_Requirement_
Print each of the following entries verbatim, reproducing every line without alteration.
==============================
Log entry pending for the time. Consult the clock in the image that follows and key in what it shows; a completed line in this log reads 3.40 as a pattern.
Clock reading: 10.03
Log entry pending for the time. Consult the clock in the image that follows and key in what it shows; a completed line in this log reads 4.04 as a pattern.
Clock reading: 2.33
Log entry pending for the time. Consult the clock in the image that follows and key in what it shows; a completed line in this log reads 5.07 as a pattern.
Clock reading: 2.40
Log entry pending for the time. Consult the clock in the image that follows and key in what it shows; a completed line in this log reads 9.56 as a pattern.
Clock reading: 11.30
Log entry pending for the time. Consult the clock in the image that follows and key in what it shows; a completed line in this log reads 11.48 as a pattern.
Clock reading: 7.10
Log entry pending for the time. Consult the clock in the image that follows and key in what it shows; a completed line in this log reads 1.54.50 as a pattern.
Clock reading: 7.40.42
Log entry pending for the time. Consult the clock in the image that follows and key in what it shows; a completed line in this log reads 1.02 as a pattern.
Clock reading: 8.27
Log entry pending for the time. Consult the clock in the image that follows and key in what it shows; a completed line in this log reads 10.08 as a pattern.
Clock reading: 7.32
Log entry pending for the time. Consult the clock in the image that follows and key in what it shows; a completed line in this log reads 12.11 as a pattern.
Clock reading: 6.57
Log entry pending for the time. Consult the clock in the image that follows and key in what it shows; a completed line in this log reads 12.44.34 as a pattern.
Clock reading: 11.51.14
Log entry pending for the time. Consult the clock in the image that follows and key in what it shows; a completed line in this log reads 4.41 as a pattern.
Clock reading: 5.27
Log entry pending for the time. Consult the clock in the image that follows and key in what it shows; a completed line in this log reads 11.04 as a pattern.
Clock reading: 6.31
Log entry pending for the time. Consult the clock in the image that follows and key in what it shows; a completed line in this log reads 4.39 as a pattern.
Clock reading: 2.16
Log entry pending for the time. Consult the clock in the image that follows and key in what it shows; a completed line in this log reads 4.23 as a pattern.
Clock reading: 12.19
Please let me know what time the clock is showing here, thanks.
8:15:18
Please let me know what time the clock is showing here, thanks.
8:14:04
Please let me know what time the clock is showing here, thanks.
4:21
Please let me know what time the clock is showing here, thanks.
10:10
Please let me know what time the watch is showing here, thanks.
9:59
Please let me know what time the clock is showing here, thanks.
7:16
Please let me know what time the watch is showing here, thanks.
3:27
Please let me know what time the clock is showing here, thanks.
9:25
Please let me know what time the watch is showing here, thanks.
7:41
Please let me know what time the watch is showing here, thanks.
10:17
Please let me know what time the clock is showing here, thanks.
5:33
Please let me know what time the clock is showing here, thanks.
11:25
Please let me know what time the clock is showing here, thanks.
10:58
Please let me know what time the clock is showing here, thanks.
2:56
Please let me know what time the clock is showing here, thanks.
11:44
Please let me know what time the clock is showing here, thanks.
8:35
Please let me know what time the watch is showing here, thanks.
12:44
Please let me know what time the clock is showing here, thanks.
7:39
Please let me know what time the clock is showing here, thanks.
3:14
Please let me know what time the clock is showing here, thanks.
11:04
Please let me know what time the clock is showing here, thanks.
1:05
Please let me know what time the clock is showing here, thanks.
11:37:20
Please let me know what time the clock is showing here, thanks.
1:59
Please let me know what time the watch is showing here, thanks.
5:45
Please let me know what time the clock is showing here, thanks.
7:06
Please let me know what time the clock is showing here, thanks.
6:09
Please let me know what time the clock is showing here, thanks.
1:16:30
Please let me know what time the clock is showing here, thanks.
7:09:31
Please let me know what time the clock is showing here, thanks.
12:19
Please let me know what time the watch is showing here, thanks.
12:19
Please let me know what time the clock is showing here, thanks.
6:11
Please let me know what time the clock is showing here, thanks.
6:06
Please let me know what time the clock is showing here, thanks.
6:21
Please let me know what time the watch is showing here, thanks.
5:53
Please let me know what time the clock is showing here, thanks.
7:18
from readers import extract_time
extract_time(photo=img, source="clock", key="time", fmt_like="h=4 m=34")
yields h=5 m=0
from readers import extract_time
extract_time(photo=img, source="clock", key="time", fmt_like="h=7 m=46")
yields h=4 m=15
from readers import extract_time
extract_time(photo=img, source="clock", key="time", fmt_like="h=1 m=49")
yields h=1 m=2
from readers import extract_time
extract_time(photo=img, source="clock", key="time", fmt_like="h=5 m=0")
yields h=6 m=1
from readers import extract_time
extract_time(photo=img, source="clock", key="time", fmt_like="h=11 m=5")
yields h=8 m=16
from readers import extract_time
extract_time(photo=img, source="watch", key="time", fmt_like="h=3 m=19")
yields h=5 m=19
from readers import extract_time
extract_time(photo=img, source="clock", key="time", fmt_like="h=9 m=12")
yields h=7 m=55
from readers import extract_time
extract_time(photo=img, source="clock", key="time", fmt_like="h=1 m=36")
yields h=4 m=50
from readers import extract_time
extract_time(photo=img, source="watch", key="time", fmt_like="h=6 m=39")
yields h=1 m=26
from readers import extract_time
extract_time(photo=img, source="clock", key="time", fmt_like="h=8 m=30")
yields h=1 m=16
==============================
_Task result_
Log entry pending for the time. Consult the clock in the image that follows and key in what it shows; a completed line in this log reads 3.40 as a pattern.
Clock reading: 10.03
Log entry pending for the time. Consult the clock in the image that follows and key in what it shows; a completed line in this log reads 4.04 as a pattern.
Clock reading: 2.33
Log entry pending for the time. Consult the clock in the image that follows and key in what it shows; a completed line in this log reads 5.07 as a pattern.
Clock reading: 2.40
Log entry pending for the time. Consult the clock in the image that follows and key in what it shows; a completed line in this log reads 9.56 as a pattern.
Clock reading: 11.30
Log entry pending for the time. Consult the clock in the image that follows and key in what it shows; a completed line in this log reads 11.48 as a pattern.
Clock reading: 7.10
Log entry pending for the time. Consult the clock in the image that follows and key in what it shows; a completed line in this log reads 1.54.50 as a pattern.
Clock reading: 7.40.42
Log entry pending for the time. Consult the clock in the image that follows and key in what it shows; a completed line in this log reads 1.02 as a pattern.
Clock reading: 8.27
Log entry pending for the time. Consult the clock in the image that follows and key in what it shows; a completed line in this log reads 10.08 as a pattern.
Clock reading: 7.32
Log entry pending for the time. Consult the clock in the image that follows and key in what it shows; a completed line in this log reads 12.11 as a pattern.
Clock reading: 6.57
Log entry pending for the time. Consult the clock in the image that follows and key in what it shows; a completed line in this log reads 12.44.34 as a pattern.
Clock reading: 11.51.14
Log entry pending for the time. Consult the clock in the image that follows and key in what it shows; a completed line in this log reads 4.41 as a pattern.
Clock reading: 5.27
Log entry pending for the time. Consult the clock in the image that follows and key in what it shows; a completed line in this log reads 11.04 as a pattern.
Clock reading: 6.31
Log entry pending for the time. Consult the clock in the image that follows and key in what it shows; a completed line in this log reads 4.39 as a pattern.
Clock reading: 2.16
Log entry pending for the time. Consult the clock in the image that follows and key in what it shows; a completed line in this log reads 4.23 as a pattern.
Clock reading: 12.19
Please let me know what time the clock is showing here, thanks.
8:15:18
Please let me know what time the clock is showing here, thanks.
8:14:04
Please let me know what time the clock is showing here, thanks.
4:21
Please let me know what time the clock is showing here, thanks.
10:10
Please let me know what time the watch is showing here, thanks.
9:59
Please let me know what time the clock is showing here, thanks.
7:16
Please let me know what time the watch is showing here, thanks.
3:27
Please let me know what time the clock is showing here, thanks.
9:25
Please let me know what time the watch is showing here, thanks.
7:41
Please let me know what time the watch is showing here, thanks.
10:17
Please let me know what time the clock is showing here, thanks.
5:33
Please let me know what time the clock is showing here, thanks.
11:25
Please let me know what time the clock is showing here, thanks.
10:58
Please let me know what time the clock is showing here, thanks.
2:56
Please let me know what time the clock is showing here, thanks.
11:44
Please let me know what time the clock is showing here, thanks.
8:35
Please let me know what time the watch is showing here, thanks.
12:44
Please let me know what time the clock is showing here, thanks.
7:39
Please let me know what time the clock is showing here, thanks.
3:14
Please let me know what time the clock is showing here, thanks.
11:04
Please let me know what time the clock is showing here, thanks.
1:05
Please let me know what time the clock is showing here, thanks.
11:37:20
Please let me know what time the clock is showing here, thanks.
1:59
Please let me know what time the watch is showing here, thanks.
5:45
Please let me know what time the clock is showing here, thanks.
7:06
Please let me know what time the clock is showing here, thanks.
6:09
Please let me know what time the clock is showing here, thanks.
1:16:30
Please let me know what time the clock is showing here, thanks.
7:09:31
Please let me know what time the clock is showing here, thanks.
12:19
Please let me know what time the watch is showing here, thanks.
12:19
Please let me know what time the clock is showing here, thanks.
6:11
Please let me know what time the clock is showing here, thanks.
6:06
Please let me know what time the clock is showing here, thanks.
6:21
Please let me know what time the watch is showing here, thanks.
5:53
Please let me know what time the clock is showing here, thanks.
7:18
from readers import extract_time
extract_time(photo=img, source="clock", key="time", fmt_like="h=4 m=34")
yields h=5 m=0
from readers import extract_time
extract_time(photo=img, source="clock", key="time", fmt_like="h=7 m=46")
yields h=4 m=15
from readers import extract_time
extract_time(photo=img, source="clock", key="time", fmt_like="h=1 m=49")
yields h=1 m=2
from readers import extract_time
extract_time(photo=img, source="clock", key="time", fmt_like="h=5 m=0")
yields h=6 m=1
from readers import extract_time
extract_time(photo=img, source="clock", key="time", fmt_like="h=11 m=5")
yields h=8 m=16
from readers import extract_time
extract_time(photo=img, source="watch", key="time", fmt_like="h=3 m=19")
yields h=5 m=19
from readers import extract_time
extract_time(photo=img, source="clock", key="time", fmt_like="h=9 m=12")
yields h=7 m=55
from readers import extract_time
extract_time(photo=img, source="clock", key="time", fmt_like="h=1 m=36")
yields h=4 m=50
from readers import extract_time
extract_time(photo=img, source="watch", key="time", fmt_like="h=6 m=39")
yields h=1 m=26
from readers import extract_time
extract_time(photo=img, source="clock", key="time", fmt_like="h=8 m=30")
yields h=1 m=16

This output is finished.